Given entries:

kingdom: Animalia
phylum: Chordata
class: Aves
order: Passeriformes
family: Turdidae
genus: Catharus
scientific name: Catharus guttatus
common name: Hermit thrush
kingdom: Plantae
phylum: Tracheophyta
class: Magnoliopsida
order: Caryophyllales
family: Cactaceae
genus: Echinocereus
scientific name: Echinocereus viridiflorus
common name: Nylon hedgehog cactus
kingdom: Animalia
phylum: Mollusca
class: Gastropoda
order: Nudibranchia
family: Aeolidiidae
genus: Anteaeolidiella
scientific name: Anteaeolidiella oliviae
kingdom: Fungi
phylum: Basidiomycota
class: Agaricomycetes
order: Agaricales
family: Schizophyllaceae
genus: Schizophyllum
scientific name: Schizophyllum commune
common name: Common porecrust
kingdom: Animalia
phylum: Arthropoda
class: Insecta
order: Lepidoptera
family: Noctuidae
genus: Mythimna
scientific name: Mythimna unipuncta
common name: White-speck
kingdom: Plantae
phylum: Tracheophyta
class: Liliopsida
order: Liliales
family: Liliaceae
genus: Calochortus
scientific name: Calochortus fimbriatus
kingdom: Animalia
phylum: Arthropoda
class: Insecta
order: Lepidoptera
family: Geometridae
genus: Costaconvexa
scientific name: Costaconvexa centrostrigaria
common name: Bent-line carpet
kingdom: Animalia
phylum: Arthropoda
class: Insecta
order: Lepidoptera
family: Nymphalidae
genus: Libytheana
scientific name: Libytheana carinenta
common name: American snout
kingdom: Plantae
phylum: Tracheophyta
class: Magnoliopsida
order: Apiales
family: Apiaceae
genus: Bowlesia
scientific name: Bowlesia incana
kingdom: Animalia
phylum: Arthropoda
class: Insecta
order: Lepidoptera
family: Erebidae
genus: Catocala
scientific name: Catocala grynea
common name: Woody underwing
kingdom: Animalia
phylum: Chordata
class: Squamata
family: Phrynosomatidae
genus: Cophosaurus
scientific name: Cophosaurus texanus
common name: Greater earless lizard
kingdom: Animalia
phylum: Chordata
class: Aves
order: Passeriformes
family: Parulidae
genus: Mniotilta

Stated task: Turn every line of the records above into a JSON list of strings, with one string per line and any blank lines left out.

Exercise result:
[
  "kingdom: Animalia",
  "phylum: Chordata",
  "class: Aves",
  "order: Passeriformes",
  "family: Turdidae",
  "genus: Catharus",
  "scientific name: Catharus guttatus",
  "common name: Hermit thrush",
  "kingdom: Plantae",
  "phylum: Tracheophyta",
  "class: Magnoliopsida",
  "order: Caryophyllales",
  "family: Cactaceae",
  "genus: Echinocereus",
  "scientific name: Echinocereus viridiflorus",
  "common name: Nylon hedgehog cactus",
  "kingdom: Animalia",
  "phylum: Mollusca",
  "class: Gastropoda",
  "order: Nudibranchia",
  "family: Aeolidiidae",
  "genus: Anteaeolidiella",
  "scientific name: Anteaeolidiella oliviae",
  "kingdom: Fungi",
  "phylum: Basidiomycota",
  "class: Agaricomycetes",
  "order: Agaricales",
  "family: Schizophyllaceae",
  "genus: Schizophyllum",
  "scientific name: Schizophyllum commune",
  "common name: Common porecrust",
  "kingdom: Animalia",
  "phylum: Arthropoda",
  "class: Insecta",
  "order: Lepidoptera",
  "family: Noctuidae",
  "genus: Mythimna",
  "scientific name: Mythimna unipuncta",
  "common name: White-speck",
  "kingdom: Plantae",
  "phylum: Tracheophyta",
  "class: Liliopsida",
  "order: Liliales",
  "family: Liliaceae",
  "genus: Calochortus",
  "scientific name: Calochortus fimbriatus",
  "kingdom: Animalia",
  "phylum: Arthropoda",
  "class: Insecta",
  "order: Lepidoptera",
  "family: Geometridae",
  "genus: Costaconvexa",
  "scientific name: Costaconvexa centrostrigaria",
  "common name: Bent-line carpet",
  "kingdom: Animalia",
  "phylum: Arthropoda",
  "class: Insecta",
  "order: Lepidoptera",
  "family: Nymphalidae",
  "genus: Libytheana",
  "scientific name: Libytheana carinenta",
  "common name: American snout",
  "kingdom: Plantae",
  "phylum: Tracheophyta",
  "class: Magnoliopsida",
  "order: Apiales",
  "family: Apiaceae",
  "genus: Bowlesia",
  "scientific name: Bowlesia incana",
  "kingdom: Animalia",
  "phylum: Arthropoda",
  "class: Insecta",
  "order: Lepidoptera",
  "family: Erebidae",
  "genus: Catocala",
  "scientific name: Catocala grynea",
  "common name: Woody underwing",
  "kingdom: Animalia",
  "phylum: Chordata",
  "class: Squamata",
  "family: Phrynosomatidae",
  "genus: Cophosaurus",
  "scientific name: Cophosaurus texanus",
  "common name: Greater earless lizard",
  "kingdom: Animalia",
  "phylum: Chordata",
  "class: Aves",
  "order: Passeriformes",
  "family: Parulidae",
  "genus: Mniotilta"
]